Sources & Sinks
Pull Arrow data into a Pipeline, push it out — in Arrow-native format, end to end.
Overview
The io feature adds two traits and a small registry of built-in implementations:
Source— produces a stream ofRecordBatches to be appended to a registered component.Sink— consumes a stream ofRecordBatches from a component, in append-only fashion, with afinishhook for flush/close.
Both traits are async. The pipeline integrates them via drain_into_dataset (run sources before systems) and drain_dataset (run sinks after).
The Source trait
#[async_trait]
pub trait Source: Send + Sync {
fn schema(&self) -> Arc<Schema>;
async fn next_batch(&mut self) -> PcsResult<Option<RecordBatch>>;
fn estimated_rows(&self) -> Option<usize> { None }
}
The Sink trait
#[async_trait]
pub trait Sink: Send {
fn schema(&self) -> Arc<Schema>;
async fn write_batch(&mut self, batch: &RecordBatch) -> PcsResult<()>;
async fn finish(&mut self) -> PcsResult<()>;
fn pending_rows(&self) -> Option<usize> { None }
}
Built-in implementations
| Format | Source | Sink | Notes |
|---|---|---|---|
| Parquet | ParquetSource | ParquetSink |
The fastest path.

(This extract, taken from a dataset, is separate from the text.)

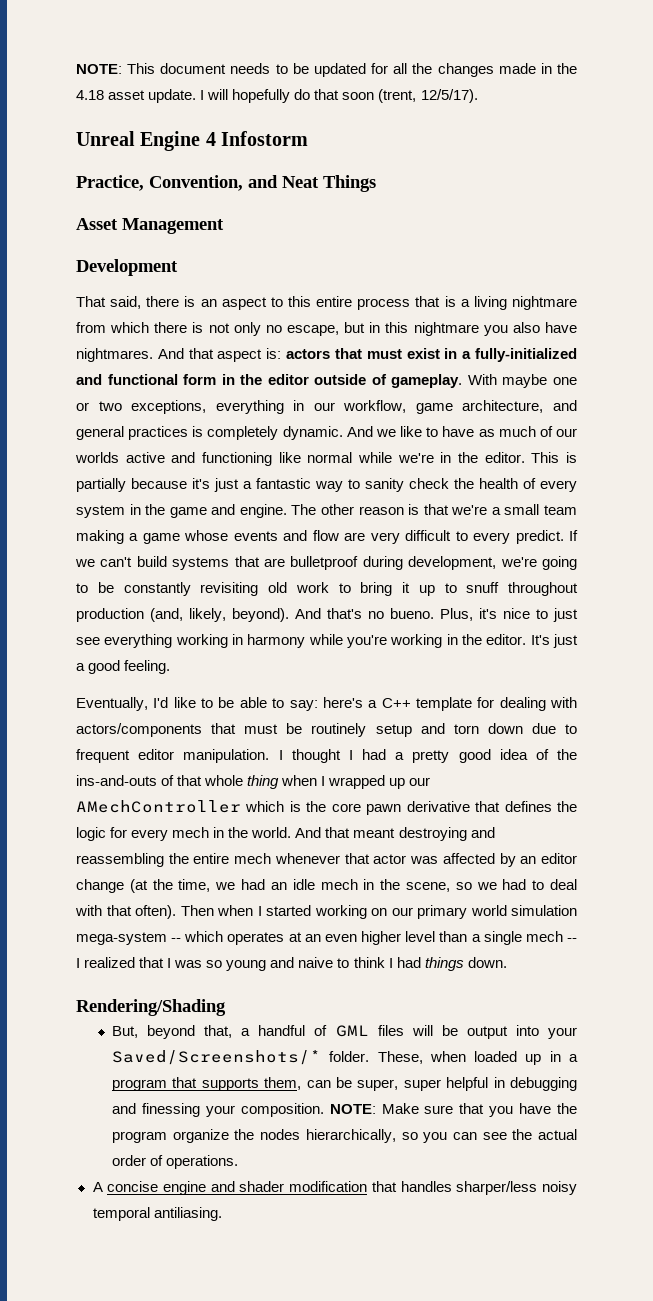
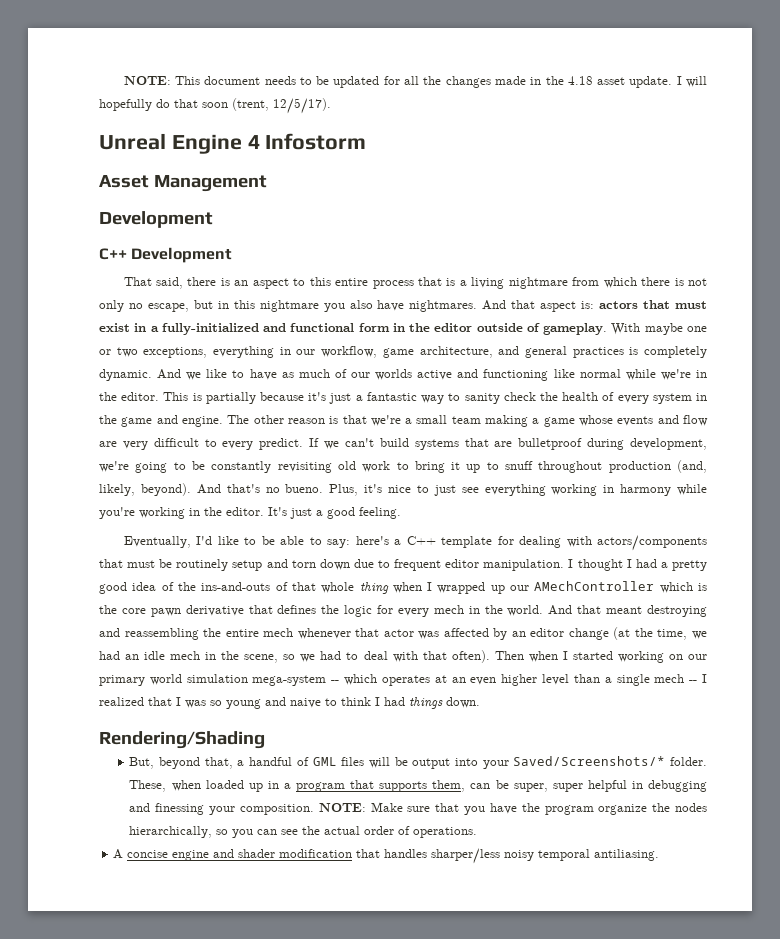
[76,175,376,192] // Practice, Convention, and Neat Things -> (367, 141) none
(178, 267) none -> [99,247,233,263] // C++ Development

Uses Arrow’s native Parquet reader/writer with the parquet crate. |
| CSV | CsvSource | — | Schema-on-read with type inference; slower than Parquet, fine for small files. |
| JSON Lines | — | JsonLinesSink |
One JSON object per row per line. Useful for human-debuggable output. |
| Channel | ChannelSource | ChannelSink |
In-memory tokio::sync::mpsc bridge. Use to wire a pipeline to another async task. |
Parquet example
use pcs_core::prelude::*;
use pcs_core::io::{ParquetSource, ParquetSink};
#[tokio::main]
async fn main() -> PcsResult<()> {
let mut pipeline = Pipeline::builder("etl")
.with::<Trade>()
.with_source("Trade", ParquetSource::open("input.parquet")?)
.with_sink ("Trade", ParquetSink::create("output.parquet", Trade::schema())?)
.with_system(EnrichTradeSystem)
.build();
// Drains source → runs systems → drains to sink → calls Sink::finish().
pipeline.run_with_io().await?;
Ok(())
}
See cargo run --example scheduler_parquet_etl for a full Parquet-source/Parquet-sink pipeline.
Implementing a custom Source
Anything that produces Arrow RecordBatches can be a source. Here’s a minimal example that yields a single batch from a hard-coded slice of structs:
use std::sync::Arc;
use arrow_array::RecordBatch;
use arrow_schema::Schema;
use async_trait::async_trait;
use pcs_core::io::Source;
use pcs_core::PcsResult;
struct InMemorySource<C: Component + Serialize> {
schema: Arc<Schema>,
batches: std::vec::IntoIter<Vec<C>>,
}
#[async_trait]
impl<C: Component + Serialize + Send + Sync> Source for InMemorySource<C> {
fn schema(&self) -> Arc<Schema> { self.schema.clone() }
async fn next_batch(&mut self) -> PcsResult<Option<RecordBatch>> {
let Some(rows) = self.batches.next() else { return Ok(None) };
Ok(Some(C::to_record_batch(&rows)?))
}
}
Driving sources and sinks manually
If you don’t want to attach IO to the pipeline itself, the helpers drain_into_dataset and drain_dataset let you wire a source or sink to any Dataset:
use pcs_core::io::{drain_into_dataset, drain_dataset, ParquetSource, ParquetSink};
let mut data = Dataset::new();
data.register_component::<Trade>()?;
let mut src = ParquetSource::open("input.parquet")?;
let mut sink = ParquetSink::create("output.parquet", Trade::schema())?;
let n_in = drain_into_dataset(&mut src, &mut data, "Trade").await?;
// ... mutate `data` ...
let n_out = drain_dataset(&data, "Trade", &mut sink).await?;
sink.finish().await?;
DataFusion interop (feature = "datafusion")
The datafusion feature implies io and adds adapters that let you use a PCS Dataset as a DataFusion TableProvider, or expose a DataFusion SendableRecordBatchStream as a Source. Useful for combining SQL queries with imperative Rust transforms.
See cargo run --example datafusion_interop --features datafusion.